Speaking of the Dell XPS 13 9350, I think it may be time to say goodbye to the only decent Windows machine I’ve used in the past year.  Dell is just about to refresh the line with the brand spanking new 8th generation Intel processors which bring quad core processing to 13″ notebooks for the very first time.  So if anybody is looking out for a very good Windows laptop with 16Gb RAM and 1Tb SSD, and still carries an on-site warranty until 2019 – please get in touch (details in the About Martyn page – link on the left).

iPad Pro 10.5″ is getting closer to replacing your computer

I am a big fan of Apple’s tablet range, and having owned the previous generation 12.9″ iPad Pro and the 9.7″ iPad Pro, they were pretty decent beasts.  But they were not enough to replace my laptop.

A year and a bit on since the 12.9″ iPad Pro was launched, Apple have jazzed up the the iPad Pro range with a new 12.9″ model, and a brand new 10.5″ model replacing the 9.7″.

I have just replaced the 9.7″ with the 10.5″ model which now comes with a staggering 512Gb of storage.  I’ve already filled it with 200Gb of TV shows (ready for my upcoming cruise).  The A10X Fusion chip that’s driving the new 10.5″ and 12.9 iPad Pro is nothing short of remarkable.  The benchmarks alone put this thing up into the MacBook Pro processing range for some tests.

But what’s particularly special about the new 10.5″ and 12.9″ iPad Pros is the display.  The ProMotion 120Hz refresh rate is nothing short of a revolution in tablet display tech.  Heck, even most modern monitors can’t achieve this level – not unless you go for specialist gaming or creative monitors costing many hundreds of pounds.  “Smooth as butter” is probably the aptest description I can give to anything utilising 120Hz refresh.  Swiping between pages or scrolling up and down in Empire Magazine’s app gives you a whole new experience of reading material on this device.  The Times and Sunday Times electronic newspapers are similarly impressive when scrolling through articles or swiping through pages.  The additional inch of screen real estate also makes reading electronic comics much easier too.  And the whole thing – especially as Apple no longer provide back covers for the iPad Pros – feels lighter than the previous gen.
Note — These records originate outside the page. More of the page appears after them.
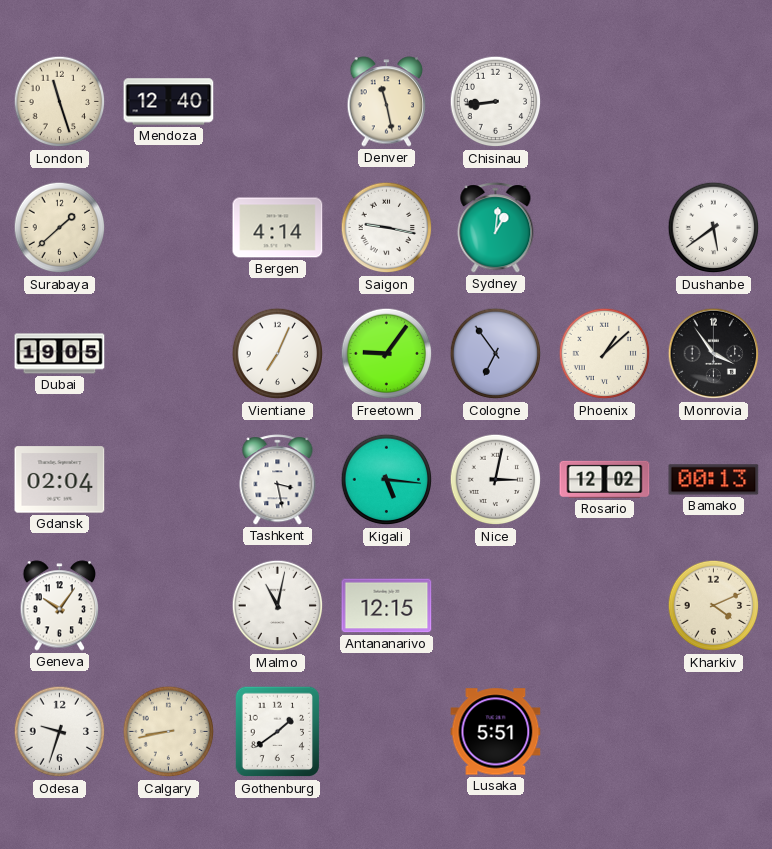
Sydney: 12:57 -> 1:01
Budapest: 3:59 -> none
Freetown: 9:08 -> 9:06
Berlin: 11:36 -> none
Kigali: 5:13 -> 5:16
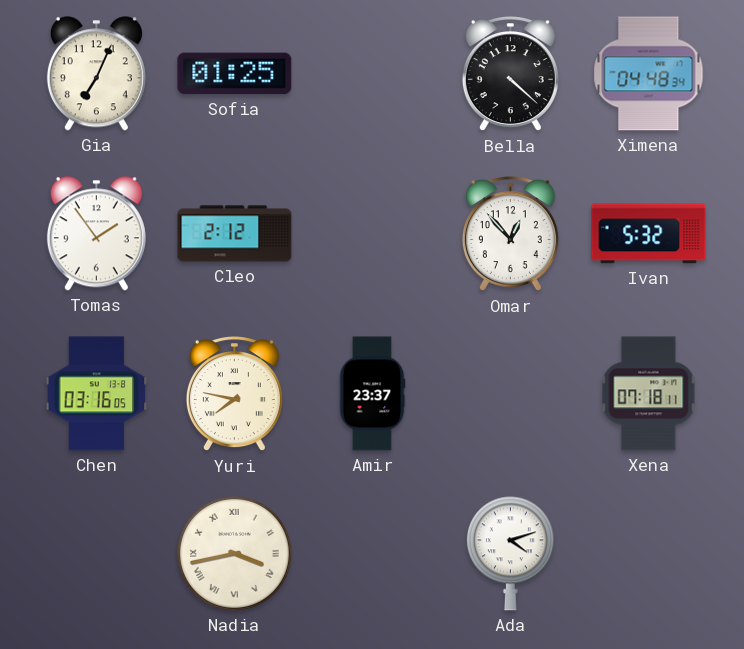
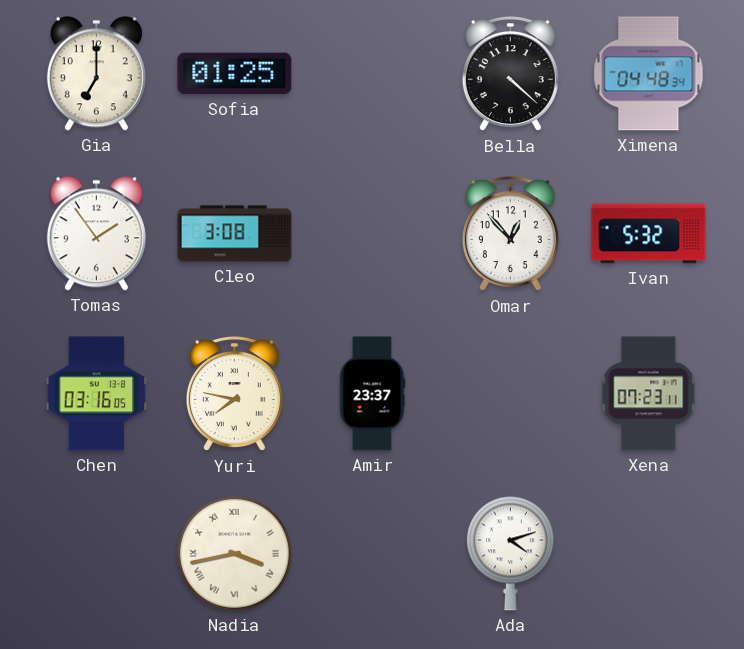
Gia: 7:04 -> 7:00
Cleo: 2:12 -> 3:08
Xena: 07:18 -> 07:23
It feels very comfortable in one hand.

The 120Hz ProMotion feature also comes into play if you’re drawing or writing with the Apple Pencil.  Latency has been reduced to 20ms, and it’s as close to instantaneous response as you’re going to get (well, until the next generation of ProMotion at least).  I can provide a better signature with this thing.  Writing on the iPad Pro with an Apple Pencil is a much better experience.
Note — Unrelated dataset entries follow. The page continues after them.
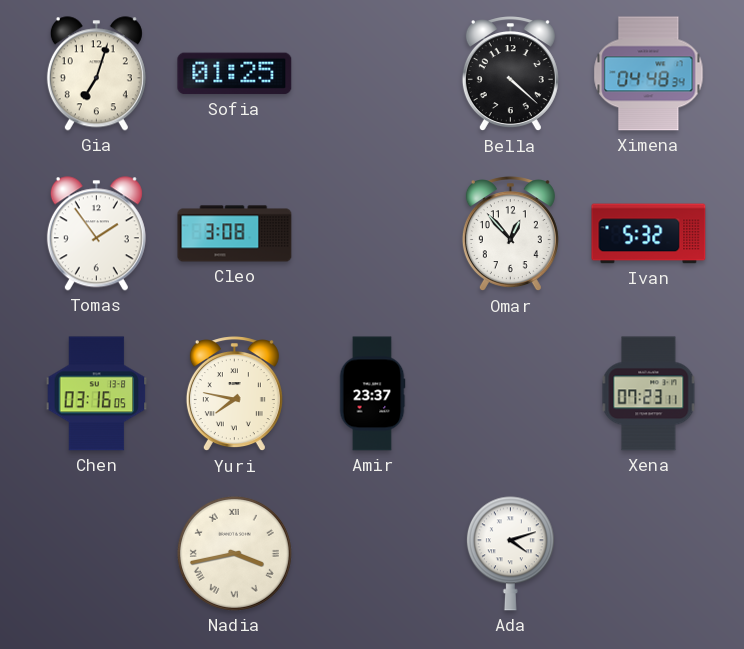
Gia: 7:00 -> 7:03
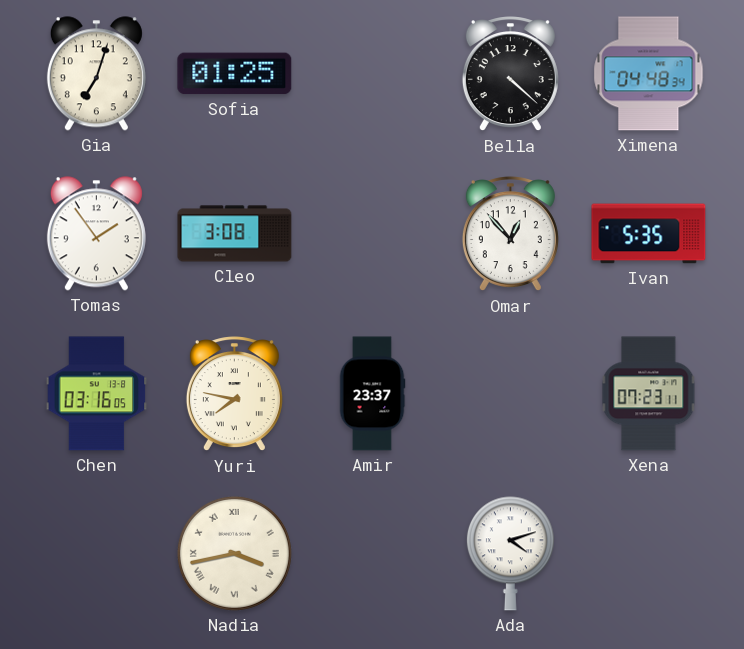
Ivan: 5:32 -> 5:35
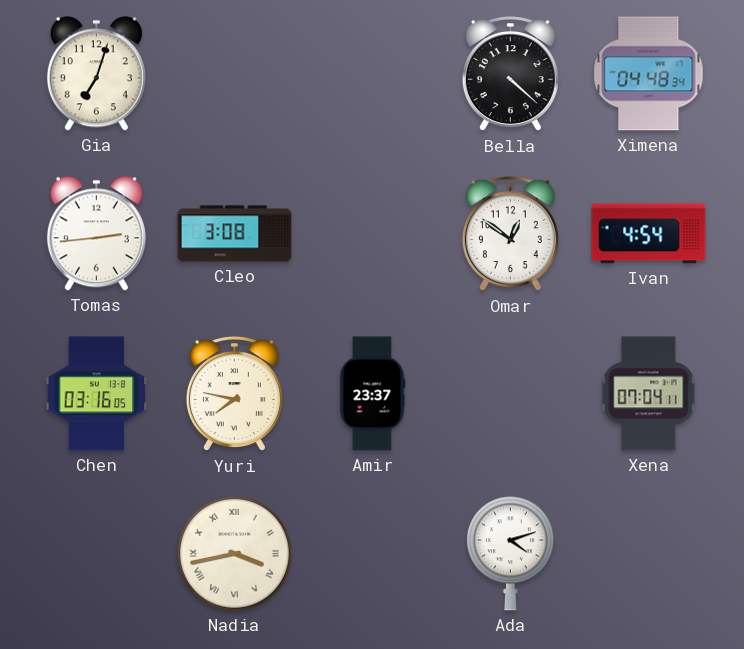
Sofia: 01:25 -> none
Tomas: 1:54 -> 2:44
Omar: 12:53 -> 12:51
Ivan: 5:35 -> 4:54
Xena: 07:23 -> 07:04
The only thing I would mention is that everything feels a little too big when it comes to icon arrangements on the home screen.  I’ve made the text smaller, but there’s still a lot more space between the icons.  I’d like a feature like the iPhone Plus 7 where I can condense the space a bit more.  Similarly, the smaller font I’ve selected makes the tablet font rendering in some apps look a bit odd.  At times it feels like I’m using .. da da daaaa .. Android.  So I think Apple has got to do a bit more work smoothing out font rendering a bit more.  That said, this problem may go away in iOS 11 – an OS that will take iPads to a whole new level (seriously, this WILL make the tablet looks and feel like a proper computer from what I saw during the live WWDC video stream) .

(Note: the 10.5″ Ipad Pro’s display is a little too large to read novels, so I’ll always carry my e-Ink Kindle with me, but it’s ideal for reference material.  As I have taken advantage of a few Humble Bundle reference books over the past couple of years, I have quite a few O’Reilly and other technical books which render fantastically well on this device under iBooks)
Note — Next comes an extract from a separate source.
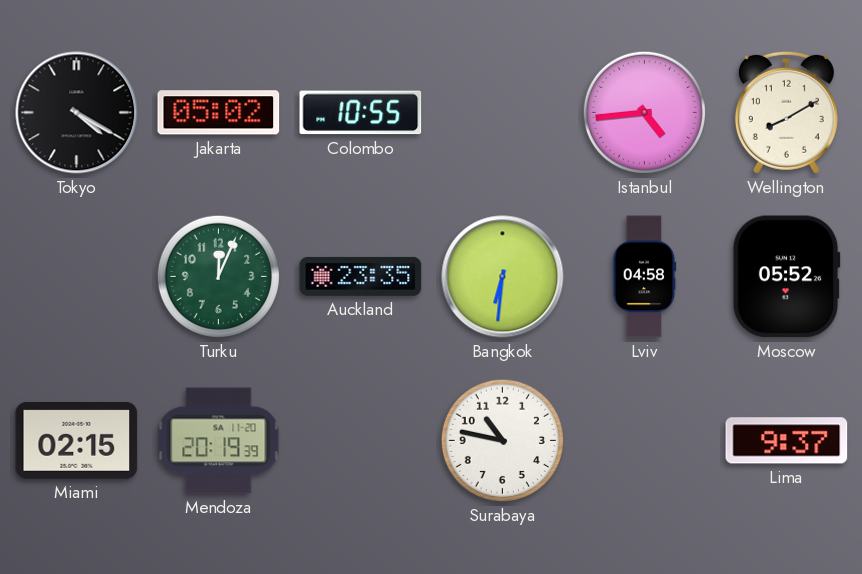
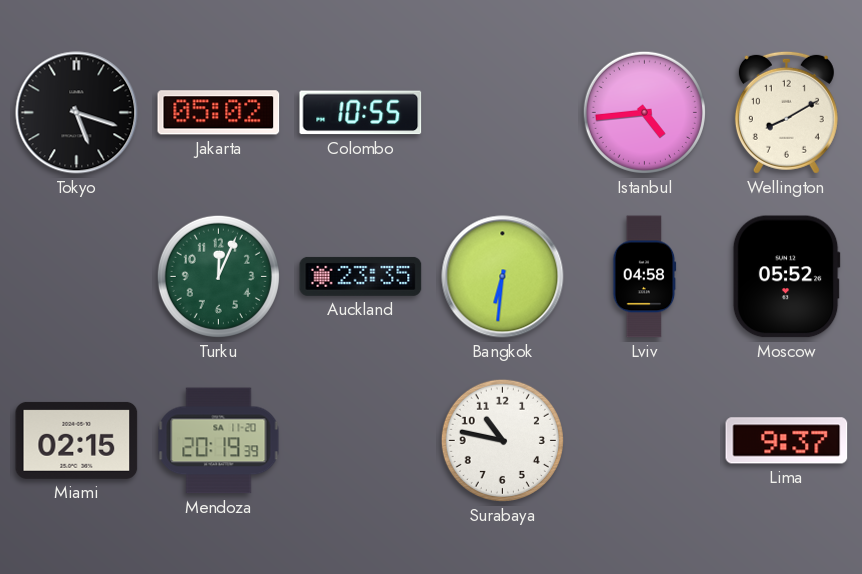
Tokyo: 4:20 -> 5:18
So to the naysayers that thought the iPad had run out of steam.  Oh no.  No, no, no.  Apple have only just started.  I am delighted with the 10.5″ iPad Pro.  The storage space, the display, the lightness, AND with the leather pouch (ooer-missus), to protect both the device and the Apple Pencil will ensure that it’ll be a brilliant second computer to carry around with me – and will be used daily.